* Tasks to perform
**a.** In the ManageFlitter review below, how would you translate this sentence into Spanish: "The service, which is based out of Australia, offers some interesting features that distinguish it from other Twitter clients."
**b.** Answer these from the ManageFlitter review below:
(i) In which country is the service based?
(ii) What is the first tool presented to a user called?
(iii) In which Pro-account mode can the filters be combined?
*** Opening Selected extract ***
Twitter Tool: ManageFlitter

ManageFilter Amazing Twitter Application

Managefilter.com site: http://managefilter.com

A Twitter management tool designed to help users efficiently communicated with followers and control account interactions. The service, which is based out of Australia, offers some interesting features that distinguish it from other Twitter clients.
From its unique PowerPost tool to topic analytics and and follower stats, ManageFlitter brings a lot to the table. Its really a must tool to manage your hard gained free twitter followers :) But how handy is it?

Unfollow
The first tool that is presented to a user is designed to enumerate accounts that you should stop following–and it is aptly named Unfollow. This tool displays specific data about accounts you follow: those that don’t follow you back, those without a profile picture, potential spammers, non-English tweeters, accounts that don’t have many followers, inactive accounts, talkative accounts, and non-talkative accounts. If you upgrade to a Pro account, you also get the options of seeing fake (spam) accounts that follow you, combine these filters in Ninja Mode, or create a whitelist of accounts that you don’t wish to modify. For anyone in these categories, you can easily unfollow, force them to unfollow you, or manage them with Twitter lists.
*** Closing Selected extract ***
*** Opening Input data ***
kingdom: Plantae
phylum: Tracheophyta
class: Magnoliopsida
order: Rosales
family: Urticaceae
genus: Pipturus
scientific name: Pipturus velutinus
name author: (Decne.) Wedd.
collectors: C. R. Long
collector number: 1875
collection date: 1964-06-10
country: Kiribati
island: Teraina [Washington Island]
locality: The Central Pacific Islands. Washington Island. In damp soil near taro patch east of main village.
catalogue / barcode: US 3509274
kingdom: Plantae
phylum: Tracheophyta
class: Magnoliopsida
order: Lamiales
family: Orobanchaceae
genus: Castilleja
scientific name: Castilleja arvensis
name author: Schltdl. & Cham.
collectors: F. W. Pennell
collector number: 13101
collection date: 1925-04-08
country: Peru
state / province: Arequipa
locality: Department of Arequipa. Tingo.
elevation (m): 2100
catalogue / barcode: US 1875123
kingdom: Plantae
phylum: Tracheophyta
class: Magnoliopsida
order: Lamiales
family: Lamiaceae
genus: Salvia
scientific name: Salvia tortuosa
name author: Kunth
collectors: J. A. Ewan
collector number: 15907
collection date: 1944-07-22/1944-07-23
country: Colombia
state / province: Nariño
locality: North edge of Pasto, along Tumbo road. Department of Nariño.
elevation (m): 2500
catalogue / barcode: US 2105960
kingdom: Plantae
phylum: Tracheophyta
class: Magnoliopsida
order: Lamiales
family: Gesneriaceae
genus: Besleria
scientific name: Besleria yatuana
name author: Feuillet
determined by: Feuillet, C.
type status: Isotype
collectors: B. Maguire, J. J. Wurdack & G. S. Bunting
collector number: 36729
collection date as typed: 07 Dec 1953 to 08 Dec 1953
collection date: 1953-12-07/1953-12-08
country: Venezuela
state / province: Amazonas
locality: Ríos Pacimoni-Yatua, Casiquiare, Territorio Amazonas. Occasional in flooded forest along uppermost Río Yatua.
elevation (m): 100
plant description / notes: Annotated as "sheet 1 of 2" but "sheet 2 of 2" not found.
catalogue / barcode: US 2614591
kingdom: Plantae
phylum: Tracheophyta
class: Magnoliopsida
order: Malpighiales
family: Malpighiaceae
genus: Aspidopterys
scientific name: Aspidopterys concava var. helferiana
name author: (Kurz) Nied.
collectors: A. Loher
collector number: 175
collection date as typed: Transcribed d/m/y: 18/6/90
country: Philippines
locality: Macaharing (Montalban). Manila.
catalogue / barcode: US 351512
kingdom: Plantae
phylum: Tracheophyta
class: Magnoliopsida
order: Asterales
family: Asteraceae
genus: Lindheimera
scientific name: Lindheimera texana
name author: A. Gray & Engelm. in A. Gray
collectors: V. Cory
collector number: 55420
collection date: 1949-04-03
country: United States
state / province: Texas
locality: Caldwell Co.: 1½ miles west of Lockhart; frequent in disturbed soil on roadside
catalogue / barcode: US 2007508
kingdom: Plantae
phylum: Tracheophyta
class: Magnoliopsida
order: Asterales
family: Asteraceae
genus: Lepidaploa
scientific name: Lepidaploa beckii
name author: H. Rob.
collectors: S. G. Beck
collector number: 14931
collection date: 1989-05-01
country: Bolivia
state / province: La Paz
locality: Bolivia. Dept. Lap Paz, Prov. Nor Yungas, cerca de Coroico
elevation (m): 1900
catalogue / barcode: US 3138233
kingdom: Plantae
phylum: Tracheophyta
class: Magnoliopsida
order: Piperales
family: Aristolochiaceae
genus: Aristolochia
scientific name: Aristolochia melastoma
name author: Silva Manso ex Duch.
*** Closing Input data ***
* Outputs by task
**a.** El servicio, que tiene su sede en Australia, ofrece algunas funciones interesantes que lo distinguen de otros clientes de Twitter.

**b.**
(i) Australia
(ii) Unfollow
(iii) Ninja Mode